Sou uma pessoa demasiado dada aos outros - aos outros, às suas causas e à sua dor. E sei que é, em parte, isso que me torna na pessoa que sou e que, um dia, me irá transformar na profissional que sempre desejei ser. É esse amor pelos outros que nos distingue dos demais, porque só assim podemos cuidar do outro - colocando-nos no seu lugar, criando uma relação empática que leva o outro a confiar, a desabafar, a sentir-se seguro.
No entanto, insisto em ser assim com o resto do mundo também. E é este que, de vez em quando, sente que me tem como garantida e me magoa por isso mesmo. Deixo-me levar por causas que não são minhas. Enquanto defendo os outros, percebo que, às vezes, eles não querem ser defendidos. Mas só depois entendo que as minhas boas intenções nem sempre são bem interpretadas. E... como isso dói.
Vivi grande parte da minha vida na tentativa de fugir da dor que eu própria criara. E agora, como se isso não fizesse parte integrante da vivência humana, tenho medo que os outros se sintam daquela mesma forma que eu, um dia, também me senti. E luto, luto por eles, para eles e mais do que eles.

□ □ □ □ □

Instrução de trabalho A:
Responda a cada pergunta sobre o texto acerca da dedicação aos outros, numa linha própria:
(i) Segundo o primeiro parágrafo, que tipo de relação se cria ao colocar-se no lugar do outro?
(ii) No segundo parágrafo, o que se percebe às vezes ao defender os outros?
(iii) No terceiro parágrafo, de que se tentou fugir durante grande parte da vida?
Instrução de trabalho B: Reproduza sem alterações o trecho do texto sobre a dedicação aos outros que vai de "Vivi grande parte" até "do que eles.".
Instrução de trabalho C: Prossiga o texto sobre a dedicação aos outros, começando logo após a última frase apresentada.
Os registos que se seguem são material independente do texto sobre a dedicação aos outros.

□ □ □ □ □

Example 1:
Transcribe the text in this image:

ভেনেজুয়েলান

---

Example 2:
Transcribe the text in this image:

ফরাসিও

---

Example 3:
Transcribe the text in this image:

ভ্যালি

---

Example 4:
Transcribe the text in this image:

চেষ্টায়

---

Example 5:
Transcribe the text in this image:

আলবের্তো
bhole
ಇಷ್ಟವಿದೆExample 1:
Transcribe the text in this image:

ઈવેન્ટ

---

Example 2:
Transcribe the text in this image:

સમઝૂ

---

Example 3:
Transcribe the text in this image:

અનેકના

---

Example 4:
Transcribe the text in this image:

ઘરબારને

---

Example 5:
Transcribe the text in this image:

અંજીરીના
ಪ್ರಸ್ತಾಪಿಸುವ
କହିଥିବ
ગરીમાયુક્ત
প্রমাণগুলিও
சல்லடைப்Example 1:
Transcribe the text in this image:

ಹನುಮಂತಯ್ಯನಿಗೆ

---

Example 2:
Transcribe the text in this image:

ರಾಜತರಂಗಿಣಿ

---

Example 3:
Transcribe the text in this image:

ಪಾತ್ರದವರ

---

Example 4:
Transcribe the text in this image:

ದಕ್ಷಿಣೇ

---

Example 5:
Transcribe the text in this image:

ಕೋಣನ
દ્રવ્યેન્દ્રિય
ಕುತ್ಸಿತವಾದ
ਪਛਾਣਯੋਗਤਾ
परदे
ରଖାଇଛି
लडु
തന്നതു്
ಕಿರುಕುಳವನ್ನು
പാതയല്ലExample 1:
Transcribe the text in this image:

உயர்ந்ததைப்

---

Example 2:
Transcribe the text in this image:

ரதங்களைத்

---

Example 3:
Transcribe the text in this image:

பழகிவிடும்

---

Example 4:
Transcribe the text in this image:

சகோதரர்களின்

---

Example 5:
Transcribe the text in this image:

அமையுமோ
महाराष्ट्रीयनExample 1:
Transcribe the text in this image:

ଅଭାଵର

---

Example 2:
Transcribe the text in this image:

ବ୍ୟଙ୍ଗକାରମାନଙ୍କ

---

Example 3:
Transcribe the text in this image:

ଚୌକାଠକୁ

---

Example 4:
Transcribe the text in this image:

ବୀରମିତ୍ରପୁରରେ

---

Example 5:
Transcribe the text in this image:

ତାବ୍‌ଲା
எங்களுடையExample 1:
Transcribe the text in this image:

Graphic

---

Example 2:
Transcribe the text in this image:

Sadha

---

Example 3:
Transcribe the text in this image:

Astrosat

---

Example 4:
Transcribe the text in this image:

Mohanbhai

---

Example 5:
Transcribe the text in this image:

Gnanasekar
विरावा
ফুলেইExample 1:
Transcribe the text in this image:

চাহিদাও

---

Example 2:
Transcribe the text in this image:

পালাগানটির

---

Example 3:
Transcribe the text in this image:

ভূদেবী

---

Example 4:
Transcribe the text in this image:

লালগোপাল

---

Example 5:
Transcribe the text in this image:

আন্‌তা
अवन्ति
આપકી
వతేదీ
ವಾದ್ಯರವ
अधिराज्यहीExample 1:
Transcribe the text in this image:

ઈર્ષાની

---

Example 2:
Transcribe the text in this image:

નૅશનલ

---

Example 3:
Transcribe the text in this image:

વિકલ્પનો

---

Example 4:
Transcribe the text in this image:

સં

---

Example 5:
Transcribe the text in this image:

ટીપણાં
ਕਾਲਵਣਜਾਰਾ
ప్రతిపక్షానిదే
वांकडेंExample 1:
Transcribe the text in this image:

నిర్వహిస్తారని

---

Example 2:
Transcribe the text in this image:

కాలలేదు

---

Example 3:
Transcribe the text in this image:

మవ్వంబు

□ □ □ □ □

Resposta final A:
(i) Uma relação empática, que leva o outro a confiar, a desabafar e a sentir-se seguro.
(ii) Que eles, às vezes, não querem ser defendidos.
(iii) Da dor que a própria pessoa que escreve tinha criado.

Resposta final B:
Vivi grande parte da minha vida na tentativa de fugir da dor que eu própria criara. E agora, como se isso não fizesse parte integrante da vivência humana, tenho medo que os outros se sintam daquela mesma forma que eu, um dia, também me senti. E luto, luto por eles, para eles e mais do que eles.

Resposta final C:
Esqueço-me é que nem todos têm bom coração e que, às vezes, aquilo que fazemos é interpretado de forma diferente por cada um. A lição, desta vez, é a de que nós sempre vemos nos outros o retrato de nós mesmos. Se fazemos o mal, veremos sempre o mal no outro. Se estamos magoados, teremos tendência a descarregar um pouco de dor no outro. E se somos de oportunidades e de valores, a nossa balança inclina sempre para o lado do perdão.
Paremos para pensar e, por favor, valorizemos quem nos dá valor.